In the passage on plasma biomarker measurements, which formula was used to calculate LDL-cholesterol concentration?

_Passage_
········
Metabolic biomarkers were quantified from plasma of 11 subjects using high‐throughput proton NMR metabolomics (Nightingale Health Ltd., Helsinki, Finland). Samples were obtained from the PET scanning day 2 (before exercise training) and day 3 (after exercise training). During both days, the first sample was obtained at RT and the second sample 2 h after the cold exposure from cooling blankets before the administration of ¹⁸F‐FDG. Proton NMR spectroscopy provides simultaneous quantification of lipids, lipoprotein subclass profiling with lipid concentrations within 14 subclasses, fatty acid composition and various low‐molecular metabolites, including amino acids, ketone bodies and gluconeogenesis‐related metabolites in molar concentration units. Details of the NMR metabolomics platform have been previously described 36. Glycerol and glycine were unquantifiable from EDTA plasma sample. Plasma total and high‐density lipoprotein (HDL)‐cholesterol, triglycerides and glucose concentrations were measured from venous blood samples with an automatized enzymatic assay. Insulin was determined using automatized electro‐chemiluminescence immunoassay (Cobas 8000, Roche Diagnostics GmbH, Mannheim, Germany). Low‐density lipoprotein (LDL)‐cholesterol concentration was calculated using the Friedewald formula. To estimate insulin sensitivity, the Matsuda index was calculated 37. Homeostasis model assessment‐estimated insulin resistance was also calculated as previously published 38. We obtained mean daily outdoor temperatures of Turku 2 weeks prior to PET‐scanning from (www.sujakapsi.fi). During the study period, the range of outdoor temperatures was −11.3 to +14.5°C.
········
_Data shown_
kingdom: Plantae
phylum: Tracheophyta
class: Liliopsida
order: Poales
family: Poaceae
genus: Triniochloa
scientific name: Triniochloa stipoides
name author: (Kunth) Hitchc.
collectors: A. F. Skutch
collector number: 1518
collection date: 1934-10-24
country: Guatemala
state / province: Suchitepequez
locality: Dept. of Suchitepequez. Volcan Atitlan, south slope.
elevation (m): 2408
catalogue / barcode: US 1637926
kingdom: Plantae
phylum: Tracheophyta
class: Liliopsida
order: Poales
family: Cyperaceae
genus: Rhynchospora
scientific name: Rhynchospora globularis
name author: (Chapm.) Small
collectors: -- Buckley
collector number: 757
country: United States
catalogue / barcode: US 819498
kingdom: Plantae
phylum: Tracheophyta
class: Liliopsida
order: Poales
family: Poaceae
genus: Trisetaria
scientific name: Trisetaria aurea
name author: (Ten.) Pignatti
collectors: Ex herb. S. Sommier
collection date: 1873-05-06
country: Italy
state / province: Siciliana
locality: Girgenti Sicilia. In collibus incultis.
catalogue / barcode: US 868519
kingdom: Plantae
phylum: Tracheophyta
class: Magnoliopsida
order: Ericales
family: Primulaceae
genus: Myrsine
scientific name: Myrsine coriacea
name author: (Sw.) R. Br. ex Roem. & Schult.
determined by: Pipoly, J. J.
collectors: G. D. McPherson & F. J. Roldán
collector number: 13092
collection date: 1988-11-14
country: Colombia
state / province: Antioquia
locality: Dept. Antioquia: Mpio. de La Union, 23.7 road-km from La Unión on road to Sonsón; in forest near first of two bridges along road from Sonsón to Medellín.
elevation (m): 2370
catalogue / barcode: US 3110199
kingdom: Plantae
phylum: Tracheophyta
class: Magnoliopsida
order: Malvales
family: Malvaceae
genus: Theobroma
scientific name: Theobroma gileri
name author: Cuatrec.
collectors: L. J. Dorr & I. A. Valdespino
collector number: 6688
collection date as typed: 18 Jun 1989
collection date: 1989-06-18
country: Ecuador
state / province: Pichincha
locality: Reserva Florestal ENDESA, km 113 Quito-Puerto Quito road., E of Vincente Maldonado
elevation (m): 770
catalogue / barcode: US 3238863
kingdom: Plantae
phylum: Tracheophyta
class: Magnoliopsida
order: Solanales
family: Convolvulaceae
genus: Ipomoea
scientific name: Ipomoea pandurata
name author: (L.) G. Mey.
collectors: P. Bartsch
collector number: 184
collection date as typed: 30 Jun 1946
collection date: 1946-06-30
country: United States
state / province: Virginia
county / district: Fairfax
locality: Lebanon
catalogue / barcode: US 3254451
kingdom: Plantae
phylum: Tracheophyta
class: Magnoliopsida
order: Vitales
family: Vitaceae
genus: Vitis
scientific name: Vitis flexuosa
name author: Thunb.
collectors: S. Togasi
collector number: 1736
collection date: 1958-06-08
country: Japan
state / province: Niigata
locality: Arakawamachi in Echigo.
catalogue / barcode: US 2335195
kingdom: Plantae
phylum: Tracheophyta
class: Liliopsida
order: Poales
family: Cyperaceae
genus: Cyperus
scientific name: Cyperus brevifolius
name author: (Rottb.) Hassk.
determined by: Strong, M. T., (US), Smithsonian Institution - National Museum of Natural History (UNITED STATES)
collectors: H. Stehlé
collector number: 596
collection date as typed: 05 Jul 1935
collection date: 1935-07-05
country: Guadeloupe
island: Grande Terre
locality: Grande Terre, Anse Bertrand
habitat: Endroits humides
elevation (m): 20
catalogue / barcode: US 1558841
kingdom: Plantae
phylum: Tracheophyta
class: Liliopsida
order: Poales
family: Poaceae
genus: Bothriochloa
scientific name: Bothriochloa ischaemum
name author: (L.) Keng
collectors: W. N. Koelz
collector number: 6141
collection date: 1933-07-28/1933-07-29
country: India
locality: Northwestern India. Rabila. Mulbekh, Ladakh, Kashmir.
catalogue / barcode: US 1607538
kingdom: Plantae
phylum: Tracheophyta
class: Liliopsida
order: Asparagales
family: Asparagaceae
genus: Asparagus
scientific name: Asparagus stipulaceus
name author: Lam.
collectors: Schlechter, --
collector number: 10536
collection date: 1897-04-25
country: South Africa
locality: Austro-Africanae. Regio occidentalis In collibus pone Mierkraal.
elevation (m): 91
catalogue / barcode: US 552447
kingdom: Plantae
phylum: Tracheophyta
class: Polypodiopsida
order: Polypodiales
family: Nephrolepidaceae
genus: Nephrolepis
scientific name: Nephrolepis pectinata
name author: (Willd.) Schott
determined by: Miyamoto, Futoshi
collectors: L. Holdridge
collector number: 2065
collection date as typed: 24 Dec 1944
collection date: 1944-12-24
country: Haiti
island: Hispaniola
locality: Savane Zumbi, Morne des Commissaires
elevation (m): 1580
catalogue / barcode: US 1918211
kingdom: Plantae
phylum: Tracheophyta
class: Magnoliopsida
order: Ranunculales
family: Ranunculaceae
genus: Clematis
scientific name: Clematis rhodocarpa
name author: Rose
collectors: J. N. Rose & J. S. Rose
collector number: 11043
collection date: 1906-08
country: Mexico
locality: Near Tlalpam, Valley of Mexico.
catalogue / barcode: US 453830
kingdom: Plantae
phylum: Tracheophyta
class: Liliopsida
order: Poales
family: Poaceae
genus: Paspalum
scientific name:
········
_Solution to this problem_
The Friedewald formula.